Setelah selesai, Ana membuat sarapannya dan menyantapnya dalam diam.

Ngung!

Ana mengamit ponselnya yang bergetar yang letaknya tepat berada di sampingnya dan melihat siapa yang mengiriminya pesan pagi-pagi buta begini.

Ana mengerutkan keningnya, sederet nama berbunyi Anita mengiriminya sebuah pesan. Ana membuka pesan yang berasal dari temannya itu.

From : Anita

Ana, kenapa kamu menghilang begitu saja?  Kamu tidak pernah mengabariku akhir-akhir ini huhu, Rindu :"

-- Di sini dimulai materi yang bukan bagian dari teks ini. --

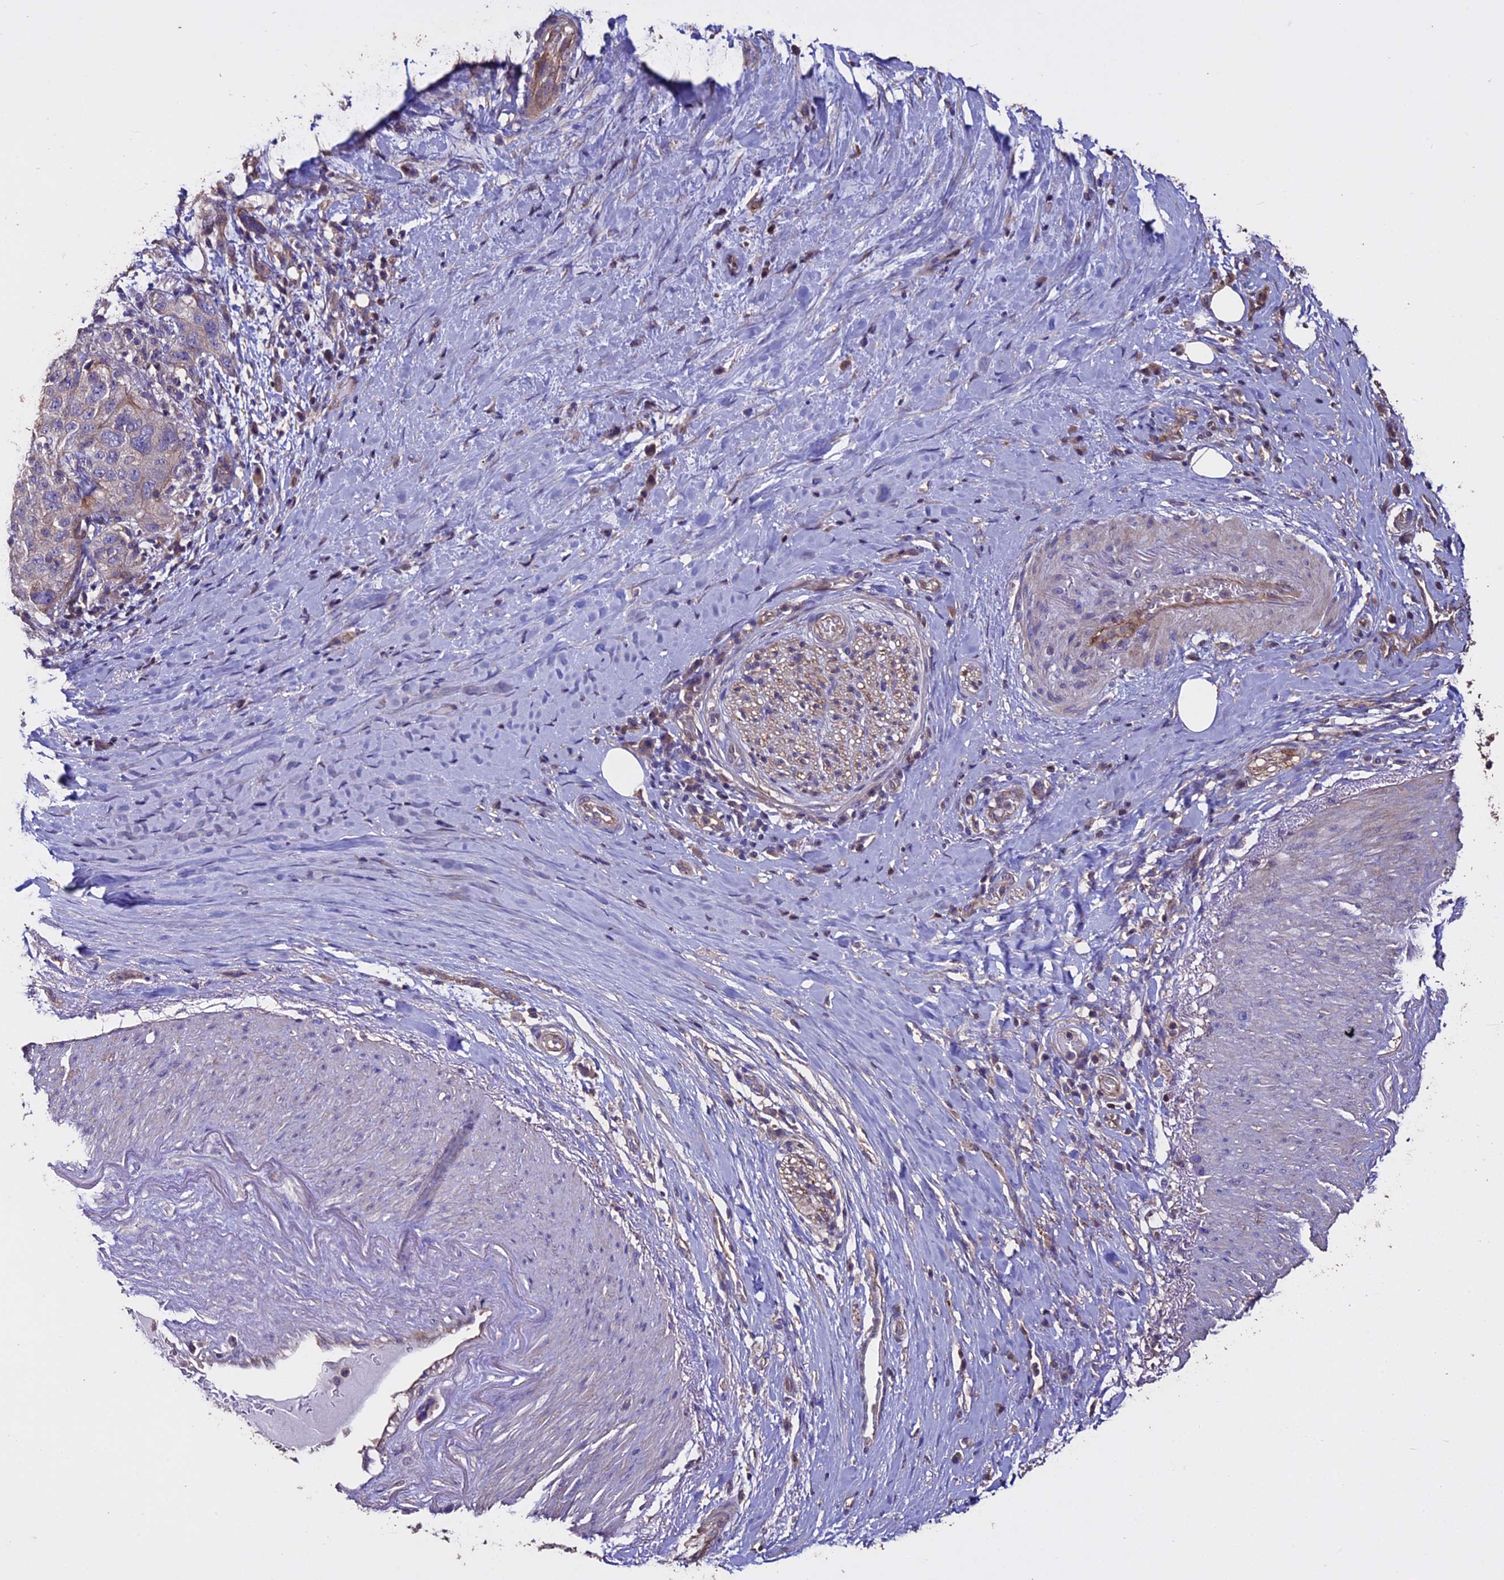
{"staining": {"intensity": "weak", "quantity": "<25%", "location": "cytoplasmic/membranous"}, "tissue": "pancreatic cancer", "cell_type": "Tumor cells", "image_type": "cancer", "snomed": [{"axis": "morphology", "description": "Adenocarcinoma, NOS"}, {"axis": "topography", "description": "Pancreas"}], "caption": "Immunohistochemistry (IHC) histopathology image of human pancreatic cancer (adenocarcinoma) stained for a protein (brown), which exhibits no positivity in tumor cells. (Stains: DAB IHC with hematoxylin counter stain, Microscopy: brightfield microscopy at high magnification).", "gene": "USB1", "patient": {"sex": "female", "age": 73}}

Setelah membaca pesan dari temannya, Ana sedikit menarik kedua sudut bibirnya,  bagaimana bisa temannya yang satu ini sangat begitu menggemaskan menurutnya.

***

Ana menghela nafasnya sambil menyenderkan kepalanya di kursi kerjanya, Matanya terpejam sebentar, Ana melihat jam yang melingkar manis di  pergelangan tangannya, jarumnya menunjukkan pukul satu siang, Ana tidak punya waktu istirahat, karena masih banyak yang perlu Ana kerjakan. Banyak teman dan para sahabat yang mengajaknya untuk makan siang bersama tapi Ana menolaknya dengan senyuman dan beralasan jika dirinya sudah makan. Ana kembali memfokuskan dirinya dan bekerja, serta melupakan jam yang jarumnya terus berputar.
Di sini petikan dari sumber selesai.